Sayaka also understands the awful dilemma of the fencer, now, how tragic the task of a little line of metal in trying to cover so many angles. It doesn't matter where she puts her sword, or how quickly, or how hard she tries. She leaves open a thousandfold more openings than she closed off, and Juri takes her favorite. This precious uniform, the sign Sayaka had been given from on high, suffers with every passing moment. Had Samson been awake to watch his locks fall to the ground, one by one, he could not have been more frantic with grief. Jerked back and forth by the slashes, Sayaka soon loses what semblance of a combat stance she had and uses her free hand to leap from loss to loss, covering her bare wrist, her shoulder.

"Stop it," she breathes, frantic, and perhaps that is the moment she lost the last of her faith that she was Miki, because all she could think about was how poorly she was treating his uniform. "Don't ruin it!" she shouts desperately, and it's then that she is slashed so violently, the tearing sound and force twisting her around, that she thinks she has been slain.

Miki's sword clangs loudly to the ground as Sayaka covers the deep, long gash with her arm. But there is no blood. Her jacket is ripped wide, hanging open almost to the waist, and scissored apart on both sides of that gash, sleeves in shambles, the remnants of her epaulets slumped and threadbare. The uniform had made her torso such a smart, neat triangle of strength, but it has no shape to it now. Buttons glint here and there on the ground.

Without a sword, eyes filled with tears, Sayaka tries to stumble back. Re-arming herself is beyond her ambitions, now, she just clumsily retreats. The fact that Juri continues is the most terrifying thing she's ever seen in another human being. The uniform is ruined! Any chance of its repair is ended, and yet with vicious precision Juri keeps ripping it, every scrap that drops an offering to whatever agony possesses her.

To Sayaka it is like Juri keeps striking a broken rib. When Juri wheels into her reach, Sayaka is red-cheeked from sobbing, and Juri is robed in flame. Juri sees in Sayaka's eyes the blind, terrified hatred of an uncomprehending animal. And then the rose lifts into the air, broken beyond compare, so wounded that the wind alone can disassemble it. It snips Sayaka's threads and she falls.

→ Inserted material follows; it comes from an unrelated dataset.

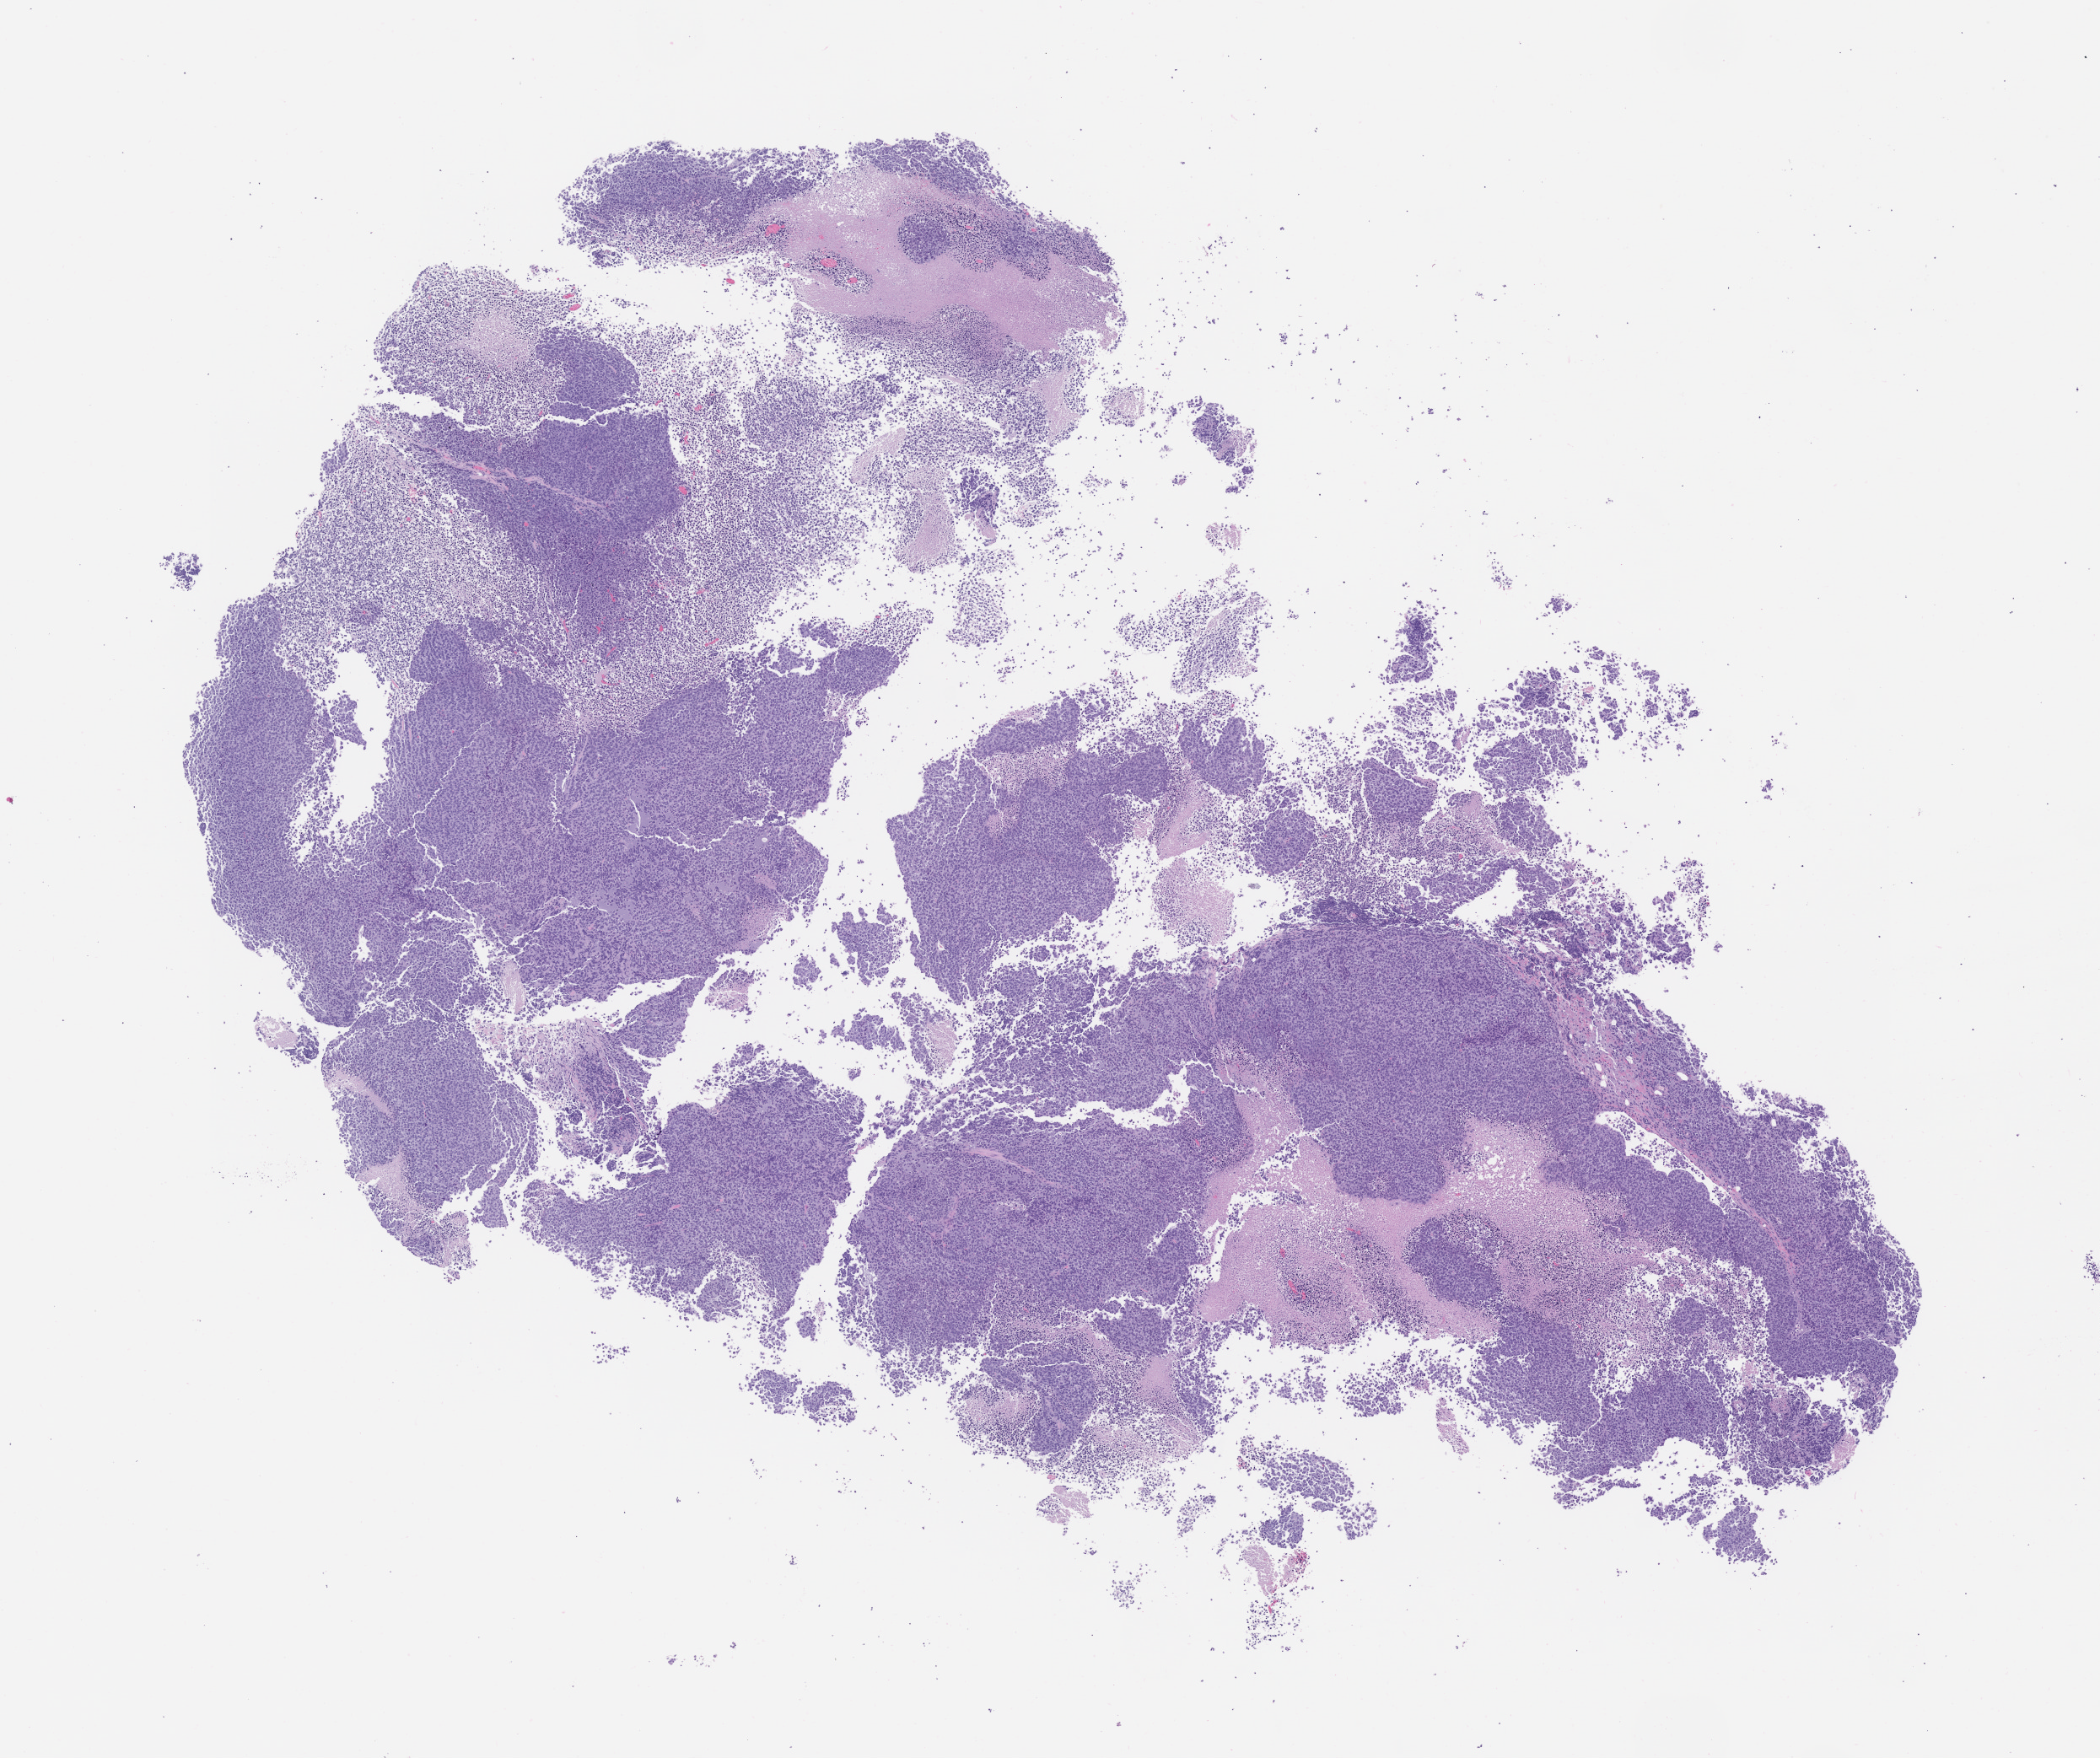
Whole-slide image, hematoxylin and eosin (H&E): patient-derived xenograft (human tumor grown in a mouse), passage 1 — shown as a low-resolution overview of the whole scanned area (about 10.0 x 8.4 mm). Formalin-fixed, paraffin-embedded (FFPE) tissue. Tumor site category: musculoskeletal.
Originating patient diagnosis: Ewing Sarcoma|Primitive Neuroectodermal Tumor.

Her knees take the brunt of it. It's the only physical injury she's gotten during this entire quest, and the shame of that will not escape her later when she holds ice to it. They strike solidly and the pain shoots through them and makes them useless, and her hands hit the stone as if she had slapped them down with all her strength. Kneeling there, a bristly mass of sawn threads and disorderly rags suspended over her untouched skin and undershirt, Sayaka feels nothing of the present, instead suffering the last instant of her battle pass before her blank eyes with all the sloth of inevitability.

She had had no weight, the purpose cut from her like ballast, so it did not seem as if she'd actually fall. As the rose peeled itself apart, there were red eyes behind it.

Sayaka's chest is almost too tight to weep. Her tears come out through their own pressure, and she chokes on her breath. Juri's admonition lands on her, makes her flinch. After a moment, she reaches around blindly, and starts crawling towards Miki's sword, holding her uniform together with one hand the way she might cover a wound with a palm. She doesn't rise until she has the weapon in her hand. Then, head down, she starts limping to the staircase.

<Pose Tracker> Juri Arisugawa [Ohtori Academy (11)] has posed.

Behind her, unseen by Juri, who is blinded by a fresh wave of grief at the sight of another shattered mirror, and unseen by Sayaka herself, for he stalks behind her like a hunter, not beside her like a friend...

...Kyuubey follows in her shadow's footsteps.